## WHAT YOU WILL DO
Please copy the data below exactly; none of the pictures in it belong in the copy.

## ENTRIES PROVIDED

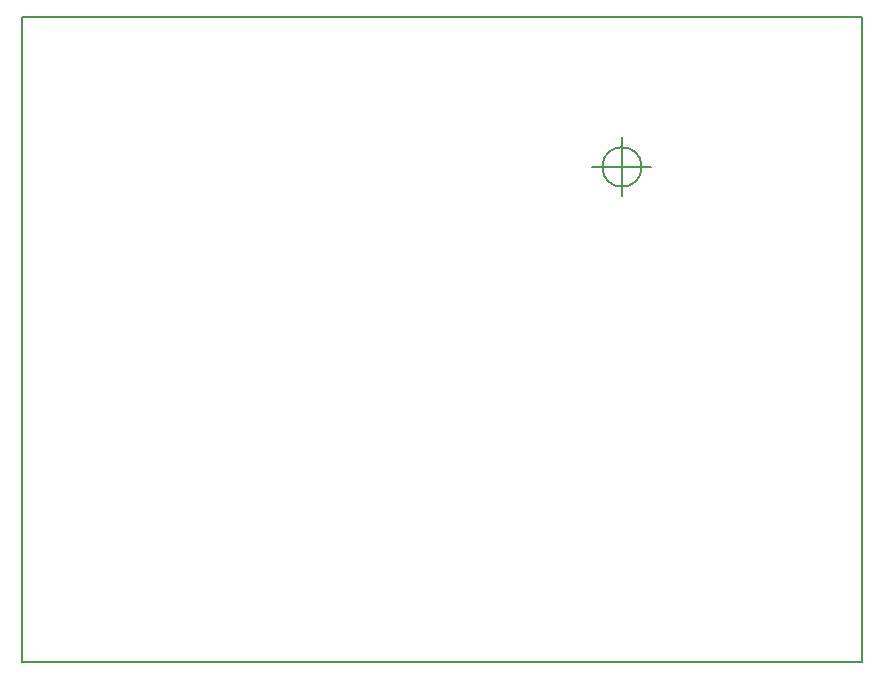
<source format=gbr>
G04 #@! TF.GenerationSoftware,KiCad,Pcbnew,(5.1.6)-1*
G04 #@! TF.CreationDate,2020-09-09T15:03:48-04:00*
G04 #@! TF.ProjectId,electronique_drone,656c6563-7472-46f6-9e69-7175655f6472,2*
G04 #@! TF.SameCoordinates,Original*
G04 #@! TF.FileFunction,Profile,NP*
%FSLAX46Y46*%
G04 Gerber Fmt 4.6, Leading zero omitted, Abs format (unit mm)*
G04 Created by KiCad (PCBNEW (5.1.6)-1) date 2020-09-09 15:03:48*
%MOMM*%
%LPD*%
G01*
G04 APERTURE LIST*
G04 #@! TA.AperFunction,Profile*
%ADD10C,0.150000*%
G04 #@! TD*
G04 APERTURE END LIST*
D10*
X96916666Y-62230000D02*
G75*
G03*
X96916666Y-62230000I-1666666J0D01*
G01*
X92750000Y-62230000D02*
X97750000Y-62230000D01*
X95250000Y-59730000D02*
X95250000Y-64730000D01*
X44450000Y-104140000D02*
X44450000Y-49530000D01*
X115570000Y-104140000D02*
X44450000Y-104140000D01*
X115570000Y-49530000D02*
X115570000Y-104140000D01*
X44450000Y-49530000D02*
X115570000Y-49530000D01*
M02*

</source>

## EXERCISE OUTPUT
<source format=gbr>
G04 #@! TF.GenerationSoftware,KiCad,Pcbnew,(5.1.6)-1*
G04 #@! TF.CreationDate,2020-09-09T15:03:48-04:00*
G04 #@! TF.ProjectId,electronique_drone,656c6563-7472-46f6-9e69-7175655f6472,2*
G04 #@! TF.SameCoordinates,Original*
G04 #@! TF.FileFunction,Profile,NP*
%FSLAX46Y46*%
G04 Gerber Fmt 4.6, Leading zero omitted, Abs format (unit mm)*
G04 Created by KiCad (PCBNEW (5.1.6)-1) date 2020-09-09 15:03:48*
%MOMM*%
%LPD*%
G01*
G04 APERTURE LIST*
G04 #@! TA.AperFunction,Profile*
%ADD10C,0.150000*%
G04 #@! TD*
G04 APERTURE END LIST*
D10*
X96916666Y-62230000D02*
G75*
G03*
X96916666Y-62230000I-1666666J0D01*
G01*
X92750000Y-62230000D02*
X97750000Y-62230000D01*
X95250000Y-59730000D02*
X95250000Y-64730000D01*
X44450000Y-104140000D02*
X44450000Y-49530000D01*
X115570000Y-104140000D02*
X44450000Y-104140000D01*
X115570000Y-49530000D02*
X115570000Y-104140000D01*
X44450000Y-49530000D02*
X115570000Y-49530000D01*
M02*

</source>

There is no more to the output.